§ **TASK TO COMPLETE**
Rewrite the text lines of the material below, changing every "readable" to "legible" and keeping everything else the same. Omit the pictures from your version.

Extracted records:
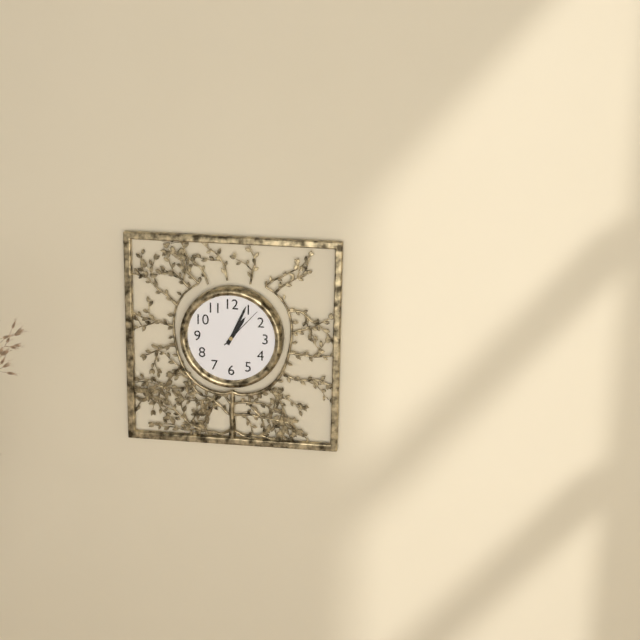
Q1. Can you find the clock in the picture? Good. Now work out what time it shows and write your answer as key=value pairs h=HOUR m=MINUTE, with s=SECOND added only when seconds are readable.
h=1 m=4
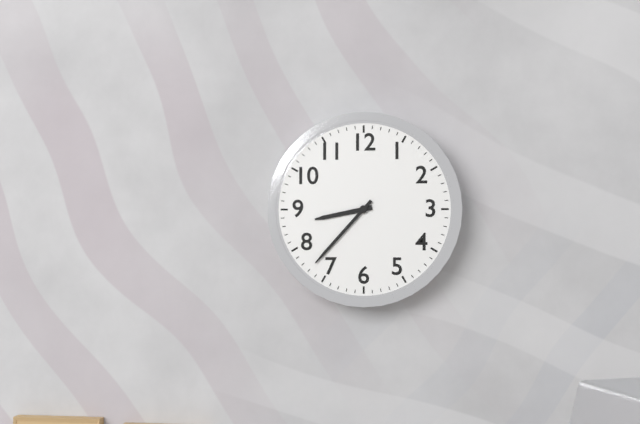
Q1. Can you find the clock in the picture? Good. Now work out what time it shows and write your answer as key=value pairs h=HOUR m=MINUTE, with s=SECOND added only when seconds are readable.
h=8 m=37
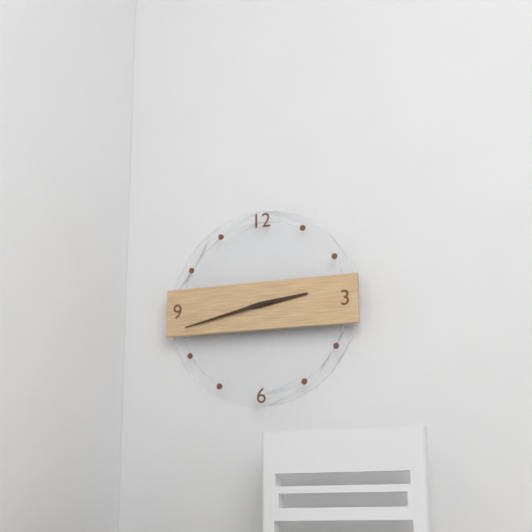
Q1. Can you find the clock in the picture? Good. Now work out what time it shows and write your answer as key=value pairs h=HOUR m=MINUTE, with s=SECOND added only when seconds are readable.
h=2 m=43
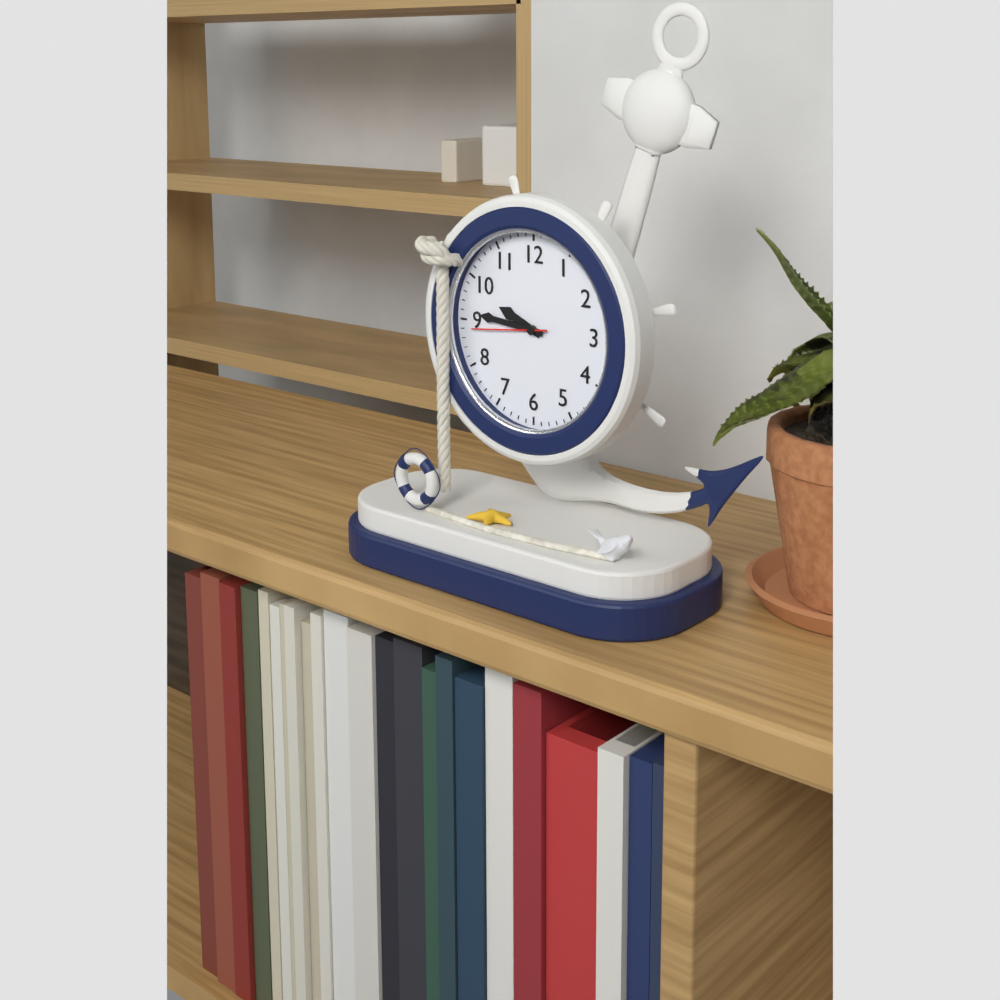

§ **SOLVED EXERCISE**
Q1. Can you find the clock in the picture? Good. Now work out what time it shows and write your answer as key=value pairs h=HOUR m=MINUTE, with s=SECOND added only when seconds are legible.
h=1 m=4
Q1. Can you find the clock in the picture? Good. Now work out what time it shows and write your answer as key=value pairs h=HOUR m=MINUTE, with s=SECOND added only when seconds are legible.
h=8 m=37
Q1. Can you find the clock in the picture? Good. Now work out what time it shows and write your answer as key=value pairs h=HOUR m=MINUTE, with s=SECOND added only when seconds are legible.
h=2 m=43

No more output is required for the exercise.